TEXT SECTION: Begin

Mapping the maps of 2018: Industry insiders share their vision
As GIS becomes all-pervasive with millions across the world using maps every day, the year ahead looks super exciting for the geospatial industry. While advancements in autonomous driving technologies, as well as virtual and augmented realities, are mandating that the maps of the future be more precise than ever, the data to fuel these maps are increasingly coming from the user community, and not just professional cartographers. Meanwhile, the professionals are also benefitting from the time-efficient and transparent approaches to surveying. So, what can the industry expect in 2018? Find out from the insiders!
2018: The Year of the Map
Chris Campbell, Manager, HD Map Innovation Center at RMSI North America
In this New Year, here is a resolution the mapping industry should aim for — resolve to make 2018 the year the mapping world realized the opportunity to lead the development of maps for self-driving cars. We are finally at a point in the autonomous driving realm where maps are ‘what’s next’. Maps for autonomous driving (HD Maps) are more detailed and more complex than previous maps used for navigation. To be mapped extremely accurately (ideally below 10cm) these new maps require road, lane level geometry, and street furniture.

TEXT SECTION: End
COLLECTED MATERIAL: Begin

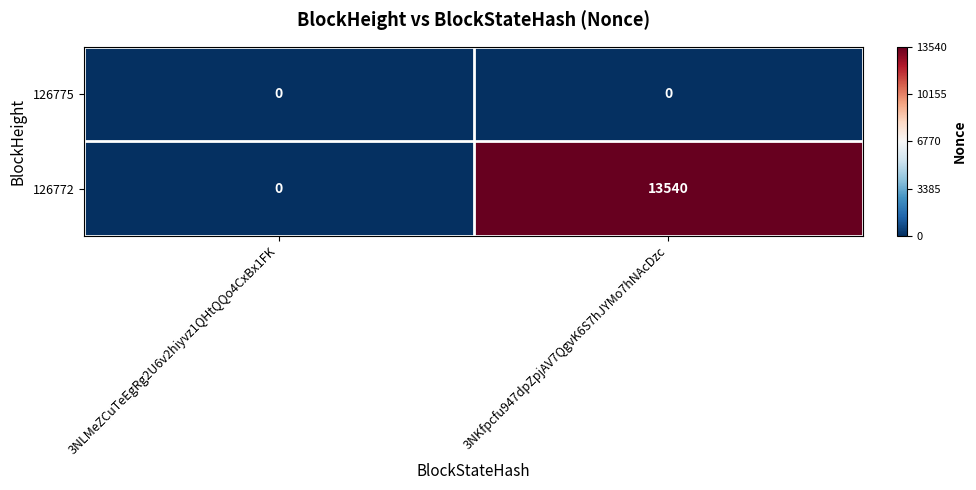

What is the total value across all series at 3NKfpcfu947dpZpjAV7QgvK6S7hJYMo7hNAcDzc?

13540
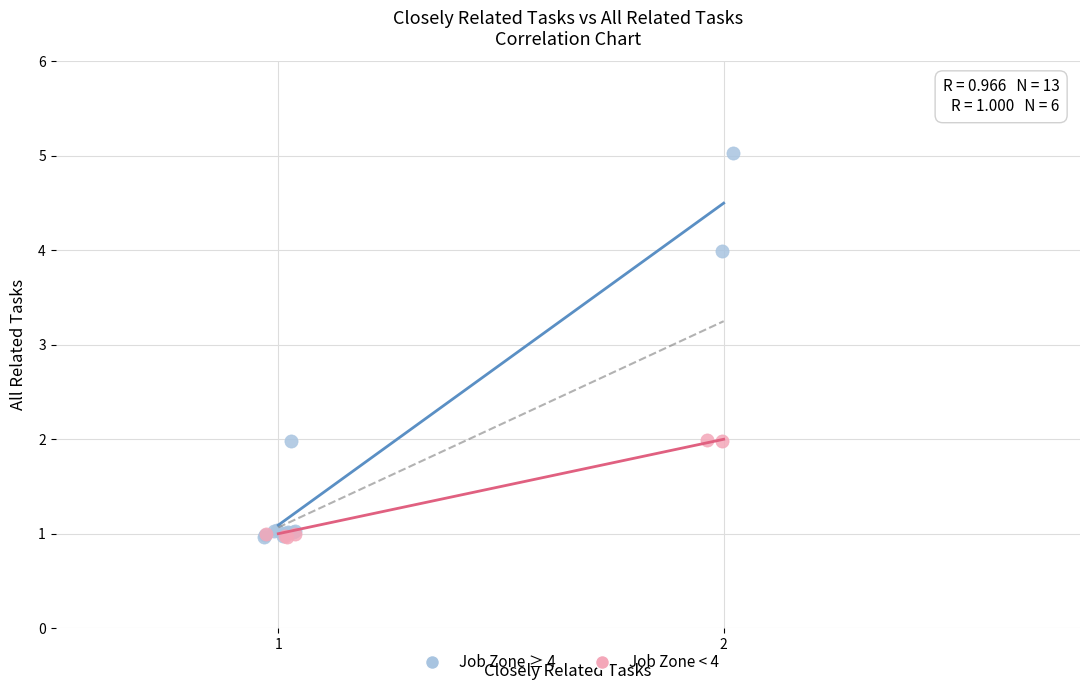

Which series has the largest Y range (max minus min)?

Job Zone ≥ 4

COLLECTED MATERIAL: End

* **REQUIRED ACTIONS**
(1) In the article on the maps of 2018, what accuracy should HD maps for autonomous driving ideally reach?
(2) Resume the article on the maps of 2018 from its last sentence and carry it on in the same style.

* **ANSWERS TO THE PROBLEMS**
(1) Ideally below 10 cm.

(2)
HD Maps are still in the developmental stages and are still being thought out; until now, a lot of the geospatial knowledge has been missing on the robotics side. But mapping companies are now in a unique position to be able to define what HD Maps are and how they fit into the autonomous driving ecosystem. In the year ahead, look for the mapping industry to take the lead in mapping for autonomous vehicles.
Mapping the Future
Peter A. Weenink, Cartography Trendwatcher and Geo-Database Owner at Mapvision.eu
Is mapping only for the happy scientific and interested few? Believe me, there’s hardly any subject that’s not mappable in our world today and there will be much, much more to come if you are – in addition to the regular collection of geo-data – personally able to support. Coming from the antique survey and drawing methods, we now all know by now maps are made of highly-advanced survey, storage, and processing techniques, using and creating more and more data retrieved from your individual contribution to the enormous global databases.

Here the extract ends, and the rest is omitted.